D’Arte aux quartiers, l’émergence du rap sans queue ni tête fait parler tout le monde. La critique est facile et Yann Moix n’attendait que ça. Beaucoup parlent de l’influence d’internet et de la recherche du buzz à tout prix, mais il y a 100 ans, cette expression artistique semblait déjà exister avec le mouvement dada… Coïncidence ?

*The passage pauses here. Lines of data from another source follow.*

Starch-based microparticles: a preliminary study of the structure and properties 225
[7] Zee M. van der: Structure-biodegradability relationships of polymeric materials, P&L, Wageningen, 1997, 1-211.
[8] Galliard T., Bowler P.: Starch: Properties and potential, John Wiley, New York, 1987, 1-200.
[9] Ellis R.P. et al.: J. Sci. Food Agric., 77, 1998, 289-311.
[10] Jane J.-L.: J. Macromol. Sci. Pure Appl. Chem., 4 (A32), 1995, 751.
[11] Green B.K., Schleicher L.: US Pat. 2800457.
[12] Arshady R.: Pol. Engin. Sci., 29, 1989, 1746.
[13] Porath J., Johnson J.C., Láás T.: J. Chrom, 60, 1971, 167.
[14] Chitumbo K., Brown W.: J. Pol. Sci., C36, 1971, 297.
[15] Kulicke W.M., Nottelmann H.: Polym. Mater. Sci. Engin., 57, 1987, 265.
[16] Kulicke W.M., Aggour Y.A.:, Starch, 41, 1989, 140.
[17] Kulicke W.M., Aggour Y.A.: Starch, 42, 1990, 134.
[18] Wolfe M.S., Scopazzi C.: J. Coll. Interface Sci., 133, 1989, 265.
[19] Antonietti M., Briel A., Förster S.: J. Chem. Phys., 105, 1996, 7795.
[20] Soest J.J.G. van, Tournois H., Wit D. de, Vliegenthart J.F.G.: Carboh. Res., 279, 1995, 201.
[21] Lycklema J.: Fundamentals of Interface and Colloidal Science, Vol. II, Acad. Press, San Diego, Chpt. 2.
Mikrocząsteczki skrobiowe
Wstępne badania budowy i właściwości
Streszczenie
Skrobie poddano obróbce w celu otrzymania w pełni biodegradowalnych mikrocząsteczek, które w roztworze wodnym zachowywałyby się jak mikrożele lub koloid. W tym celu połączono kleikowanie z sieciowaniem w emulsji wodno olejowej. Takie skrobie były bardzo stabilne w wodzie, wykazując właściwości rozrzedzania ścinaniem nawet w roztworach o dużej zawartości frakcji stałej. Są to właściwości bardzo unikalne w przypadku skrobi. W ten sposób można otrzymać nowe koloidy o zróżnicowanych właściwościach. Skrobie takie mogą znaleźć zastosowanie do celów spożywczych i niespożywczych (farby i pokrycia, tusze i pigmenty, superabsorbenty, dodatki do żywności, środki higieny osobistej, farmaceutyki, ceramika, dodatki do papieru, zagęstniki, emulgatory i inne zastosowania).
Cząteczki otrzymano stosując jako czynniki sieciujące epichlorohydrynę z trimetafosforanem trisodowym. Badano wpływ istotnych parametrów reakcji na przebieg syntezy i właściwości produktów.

Qu’ils le sachent ou non, les rappeurs d’aujourd’hui ne sont pas les premiers à utiliser un absurde extravagant ou la dérision pour se libérer artistiquement. Avec le dadaïsme né en 1916, Marcel Duchamp et son squa l’ont fait bien avant Vald, Lorenzo ou Youri pour les chineurs. Pour formuler le n’importe quoi du monde qui l’entourait, Man Ray avait peint une baguette de pain dur en bleu. Elle traînait au fond de son atelier (le pain peint,1958). Aujourd’hui, Lorenzo « fait du sale » comme il dit, enexplosant son clavier inopinément pour définir son lifestyle ainsi qu’en proclamant des textes (à première vue) dénués de sens, faisant ainsi plus de 10 000 000 de vues avec un morceau d’une minute 45, par exemple. Point commun : l’utilisation de l’art absurde comme reflet du monde. Lorenzo serait donc un « rappeur conscient »… ?

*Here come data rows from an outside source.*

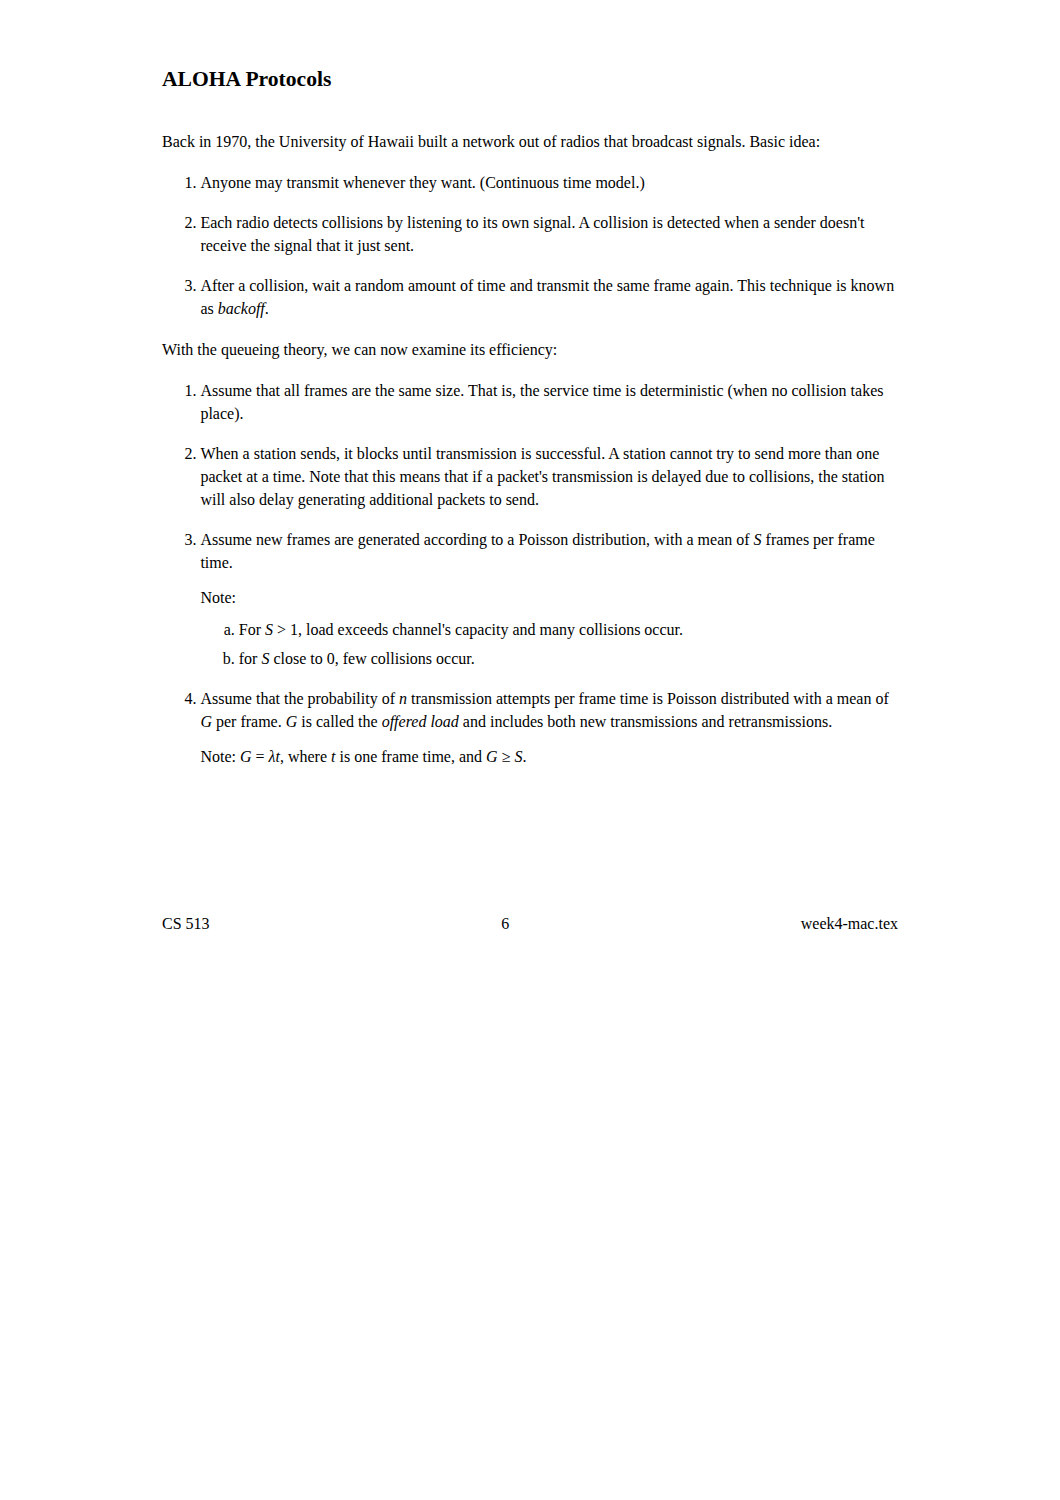ALOHA Protocols
Back in 1970, the University of Hawaii built a network out of radios that broadcast signals. Basic idea:
Anyone may transmit whenever they want. (Continuous time model.)
Each radio detects collisions by listening to its own signal. A collision is detected when a sender doesn't receive the signal that it just sent.
After a collision, wait a random amount of time and transmit the same frame again. This technique is known as backoff.
With the queueing theory, we can now examine its efficiency:
Assume that all frames are the same size. That is, the service time is deterministic (when no collision takes place).
When a station sends, it blocks until transmission is successful. A station cannot try to send more than one packet at a time. Note that this means that if a packet's transmission is delayed due to collisions, the station will also delay generating additional packets to send.
Assume new frames are generated according to a Poisson distribution, with a mean of S frames per frame time.
Note:
For S > 1, load exceeds channel's capacity and many collisions occur.
for S close to 0, few collisions occur.
Assume that the probability of n transmission attempts per frame time is Poisson distributed with a mean of G per frame. G is called the offered load and includes both new transmissions and retransmissions.
Note: G = λt, where t is one frame time, and G ≥ S.
CS 513 6 week4-mac.tex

Si on grossit les traits, le dadaïsme s’est formé en partant du constat simple qu’il paraissait plus « normal » (dans la conscience collective) de faire la guerre, de s’entre-tuer, que de baiser à plusieurs par exemple. La folie de l’homme le réduit tuer son semblable pour des frontières qu’il n’a pas décidé. Politiser cet acte et le faire accepter de tous, c’est le stratagème de manipulation d’une élite prête à tout pour servir ses intérêts, en profitant de leur force de persuasion médiatique. En période d’après guerre, ce constat à pousser les artistes à créer un mouvement sans queue ni tête pour matérialiser et imager cette folie en prennent deux lettres au hasard dans le dictionnaire (D-A = DADA, #NQNT jusqu’au nom du mouvement).On peut très facilement trouver une similitude entre les deux époques. À vrai dire, rien n’a vraiment changé, tout s’est même aggravé.

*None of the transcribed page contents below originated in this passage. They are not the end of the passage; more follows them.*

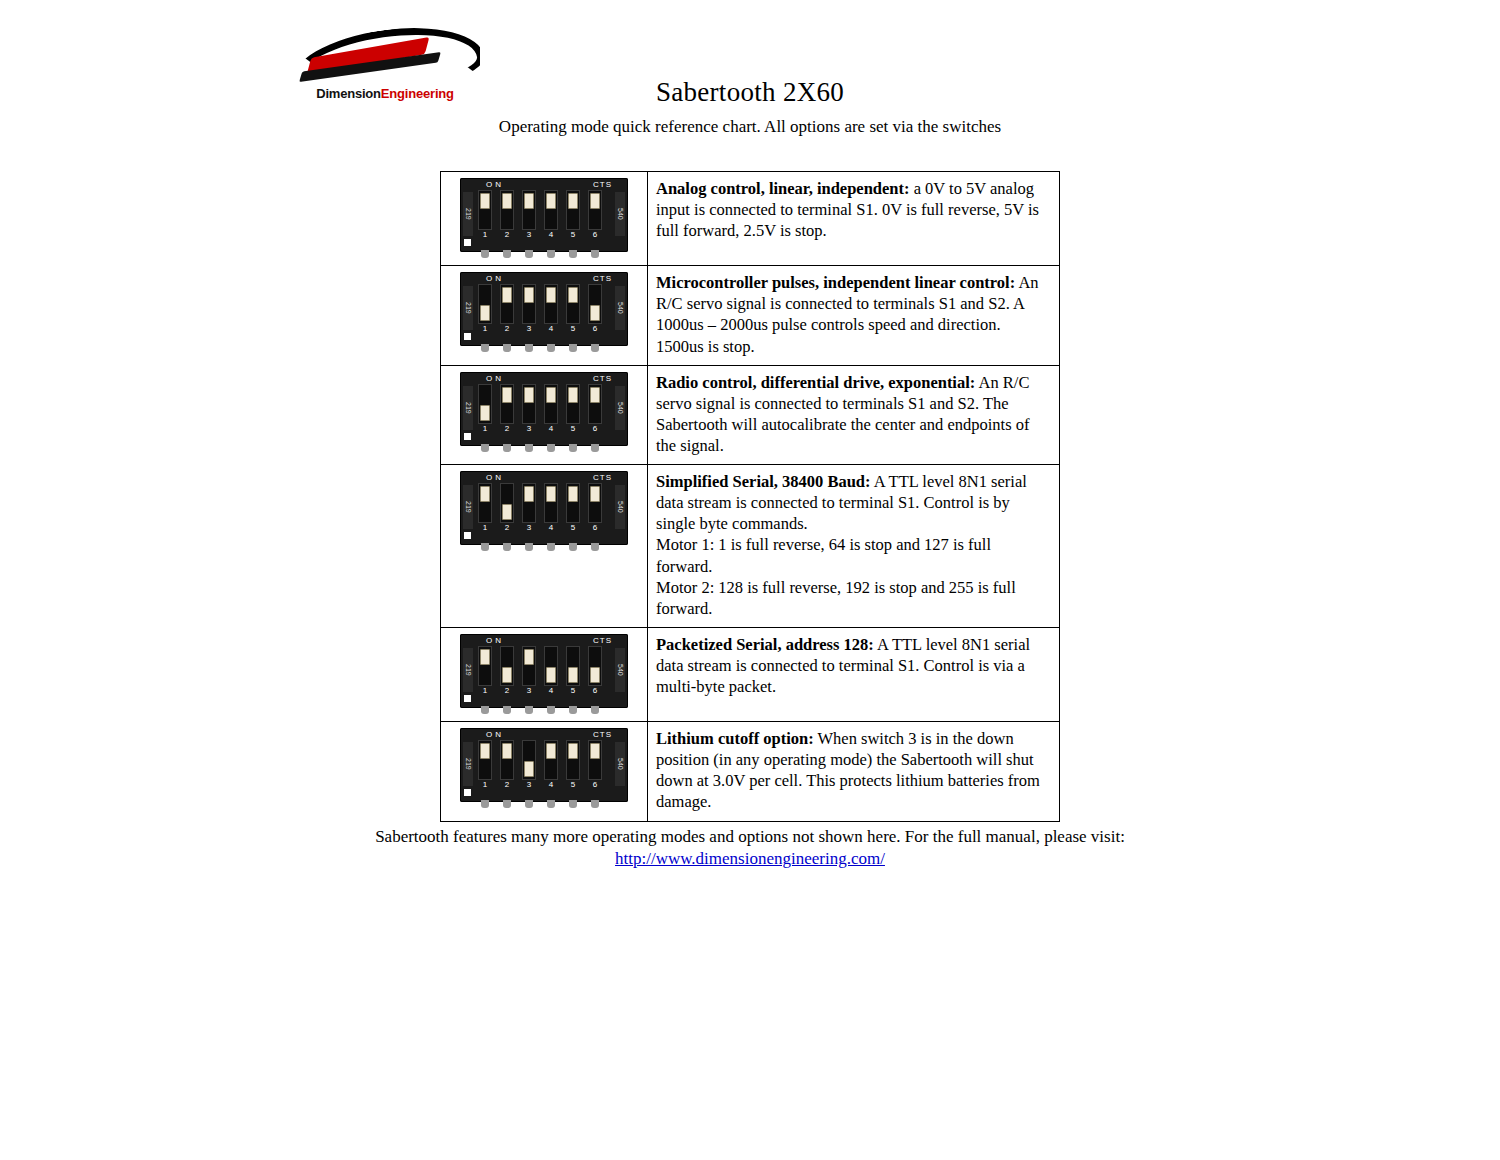Dimension Engineering
Sabertooth 2X60
Operating mode quick reference chart. All options are set via the switches
| ON CTS 219 540 1 2 3 4 5 6 | Analog control, linear, independent: a 0V to 5V analog input is connected to terminal S1. 0V is full reverse, 5V is full forward, 2.5V is stop. |
| ON CTS 219 540 1 2 3 4 5 6 | Microcontroller pulses, independent linear control: An R/C servo signal is connected to terminals S1 and S2. A 1000us – 2000us pulse controls speed and direction. 1500us is stop. |
| ON CTS 219 540 1 2 3 4 5 6 | Radio control, differential drive, exponential: An R/C servo signal is connected to terminals S1 and S2. The Sabertooth will autocalibrate the center and endpoints of the signal. |
| ON CTS 219 540 1 2 3 4 5 6 | Simplified Serial, 38400 Baud: A TTL level 8N1 serial data stream is connected to terminal S1. Control is by single byte commands. Motor 1: 1 is full reverse, 64 is stop and 127 is full forward. Motor 2: 128 is full reverse, 192 is stop and 255 is full forward. |
| ON CTS 219 540 1 2 3 4 5 6 | Packetized Serial, address 128: A TTL level 8N1 serial data stream is connected to terminal S1. Control is via a multi-byte packet. |
| ON CTS 219 540 1 2 3 4 5 6 | Lithium cutoff option: When switch 3 is in the down position (in any operating mode) the Sabertooth will shut down at 3.0V per cell. This protects lithium batteries from damage. |
Sabertooth features many more operating modes and options not shown here. For the full manual, please visit:
http://www.dimensionengineering.com/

L’émancipation est le maître mot de ce mouvement qui se joint au hip-hop par la force du temps car les limites sont, et ont toujours été fixés par des ceux qui n’en ont pas. Le troll c’est la définition d’un individu cherchant à déranger, à remettre en cause les versions officielles. Les artistes ne seraient-ils pas là en partie pour ça ? Ouvrir l’esprit du public qu’il touche, proposer son univers, sa vision du monde que ce soit abruptement ou en conceptualisant son art… Il faudra surement du temps pour que le hip-hop soit reconnu comme culture à part entière, certes, mais mettre un rappeur dans la simple case « troll » c’est encore une fois réduire un mouvement aussi riche que méprisé.